The Carrie Blast Furnaces were started by two brothers in the 1880s and named for their younger sister, Carrie. Naming a furnace for a woman in the family was considered less self-aggrandizing and better luck than naming it for the man who owned it. See also: Dorothy, Isabella, Joanna, etc.


This is #7. You can see that it is partially torn down. After the mill closed, Park Corp. acquired the land in 1988 and started razing everything for a development, but in 2006 Allegheny County purchased it, and now Rivers of Steel maintains the site.


Historian Jaquan Carter explaining how it took 4 tons of iron ore, coke, and limestone to make 1 ton of iron. The big tan tents in the background are left over from a movie about a prison that was recently filmed there.


The furnaces were 1,400 degrees inside (hot enough to combust nature gas), and 150-300 degrees outside, depending where you stood. Certain tasks required wooden clogs, because rubber shoes would melt.


Carrie made iron for about a century, from 1882 to 1978. The iron became steel that went into the Empire State Building, the battleship Missouri, the Sears Tower, the Golden Gate Bridge and the Alaska oil pipeline. 



Urban adventurers love the place. Some of them tagged the buildings. Rivers of Steel now commissions graffiti artists to produce works of art.


 In 1898, Andrew Carnegie acquired the iron mill as part of the vertical integration for his steel mill across the river. Carrie became part of U.S. Steel in 1907.



If the paint job on that locomotive looks new, that's because it is!


This contraption was built in 1927 to empty a train core of ore in minutes to hours. It used to take men with buckets and shovels hours to days to do the same by hand. This mechanization cost some jobs, but by the 1960s, 3,000 men per day worked 12-hour shifts to maximize efficiency.


Abandoned empty can of pop. There were some impressive spider webs; the photo doesn't do it justice.



The so-called "money shot" of the furnaces; I like mine from below with the swirling clouds above better.


This is a shot of the famous "Carrie Deer," which was NOT commissioned. Back in 1997, a group of 7 artists used materials found on the site to construct an owl. Locals apparently thought it was part of some satanic rite (?!) and tore it down. The artists then made this stag head, which has not only been allowed to stand, but some people rent the courtyard to get married under it.

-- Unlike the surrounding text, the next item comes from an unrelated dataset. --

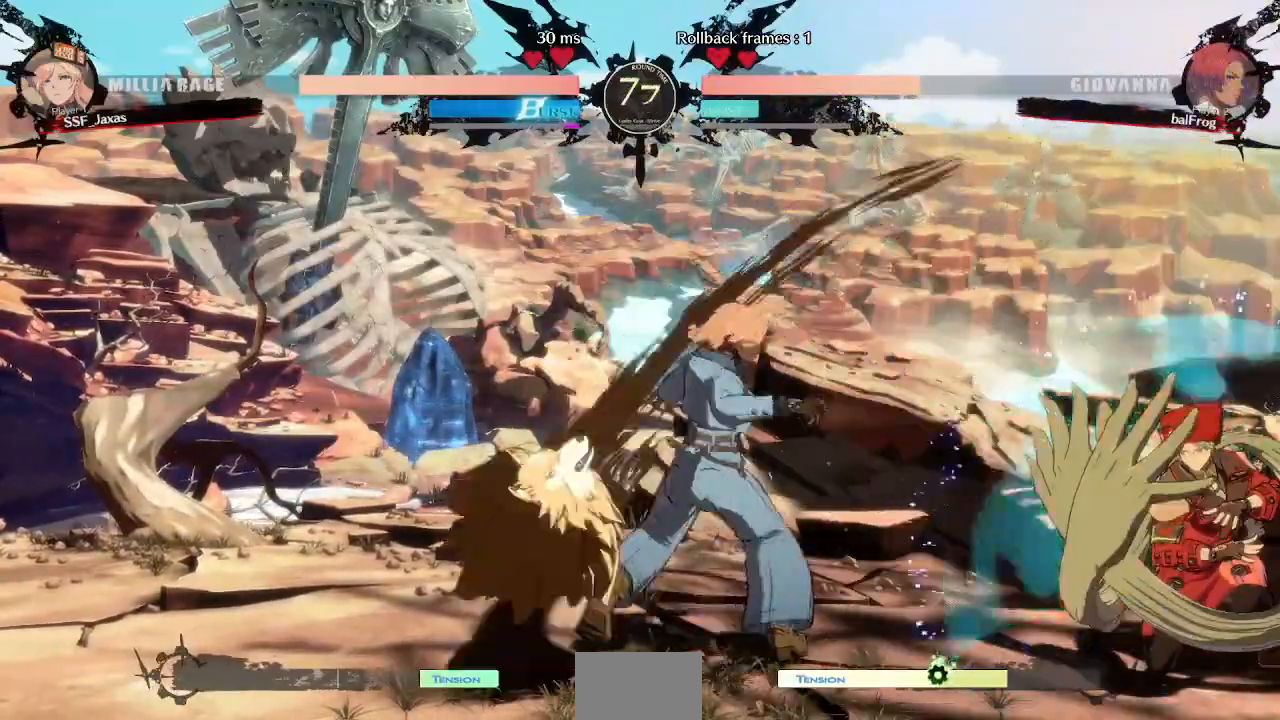
{"dt_ms": 480, "buttons": [], "events": [[80, "DPAD_UP", "up"], [120, "DPAD_RIGHT", "up"]]}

When the furnaces finally cooled, Nature came back to the site. Rivers of Steel offers "iron garden" tours with a botanist about the plants and animals that now live here. They tolerate some "invasive" species because those help clean the air and soil. This is a rocking horse statue.


Photographers love to come take photographs of the old machinery. The light is very interesting: the blue photo was taken without a filter. Then I walked around the oven to take the next photo, which is probably my favorite of the day (it is lightly touched up with a Honey filter).


I knew that the closure of the steel mills was an economic travesty for Pittsburgh, but I hadn't fully realized how preventable it was. The reason these ruins stand as a national landmark to pre-WWII iron-making technology is because U.S. Steel stopped upgrading the plant after the 1930s. The heroic and dangerous work done here fed families and generated hundreds of supporting businesses, but it claimed an average of 1 life per day, destroyed the environment, and was 2 generations out of date by the time Germany and Asia became major producers of iron and steel.


More cool metal working; part of the alarm system of sirens and lights that alerted the factory and the neighborhood that the furnace was about to be opened. It went off every 4-6 hours around the clock, when the foreman peeped inside and determined that the mixture was mature. At the mill's busiest, each furnace made ~1,000 tons of iron per day.

The molten iron flowed out of the hole in the center down these channels into "torpedo cars" (named for their shape), which transported it over the Hot Metal Bridge* to the steel mill across the Monongahela River. *There are two of these in Pittsburgh, only one of which is still in use for cars, bikes, and pedestrians. This one isn't connected to anything anymore.


Hephaestus, the Greek God of fire


I noticed this little VW bus sitting among the scrap.


Old rail and bricks in a storage shed.